# [TUJUAN TUGAS]
Jawablah pertanyaan ini berdasarkan tulisan tentang peristiwa 1965, dengan nomor yang sama untuk tiap jawaban:
1. Pertanyaan apa yang dilontarkan guru sejarah di kelas SMU?
2. Menurut Goebbels, apa akibat kebohongan yang diulang-ulang?
3. Berapa jiwa yang disebut dibantai pada masa peristiwa 30 September 1965?

# [SUMBER]
⟨

Beberapa tahun lalu, di bangku SMU, seorang guru sejarah melempar tanya di kelas, ”Soeharto dan Hitler, mana yang lebih jahat?”. Seisi kelas senyap tak ada suara. Satu-satunya suara datang dari alat pendingin ruangan.
SEORANG lain bernama Jozef Goebbels berkata demikian: ”Sebarkan kebohongan berulang-ulang kepada publik. Kebohongan yang diulang-ulang, akan membuat publik menjadi percaya”. Pak Cik Goebbels yang merupakan mentri propaganda Nazi ini benar. Di negeri ini, Indonesia, sejarah dituliskan dengan mengulang-ulang kebohongan, hingga akhirnya dianggap sebagai sebuah kebenaran.
Dalam sejarah Indonesia, peristiwa 30 September 1965 merupakan suatu kejadian paling penting. Dianggap penting bukan saja karena di masa ini 500 ribu sampai 1 juta jiwa dibantai secara keji, yang menandai bahwa kita punya ingatan kolektif mengenai kebiadaban, tapi juga menyoal awalan suatu rezim kediktatoran yang sekaligus menandai dimulainya kegiatan bohong terbesar yang pernah ada di muka bumi.

⟩

# [KUTIPAN DATA]
⟨

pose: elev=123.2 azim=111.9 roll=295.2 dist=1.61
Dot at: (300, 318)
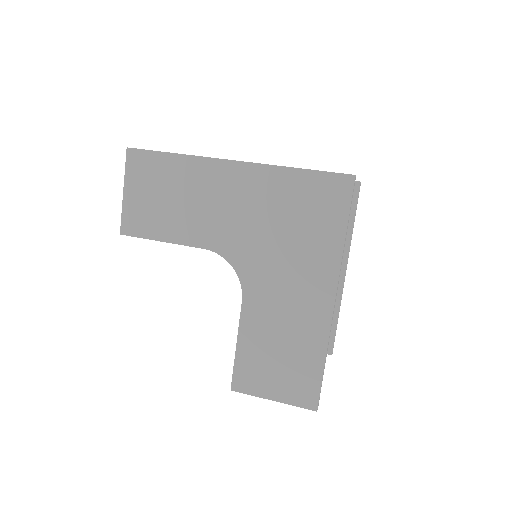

⟩

# [JAWABAN LATIHAN]
1. "Soeharto dan Hitler, mana yang lebih jahat?"
2. Kebohongan itu akan membuat publik menjadi percaya.
3. 500 ribu sampai 1 juta jiwa.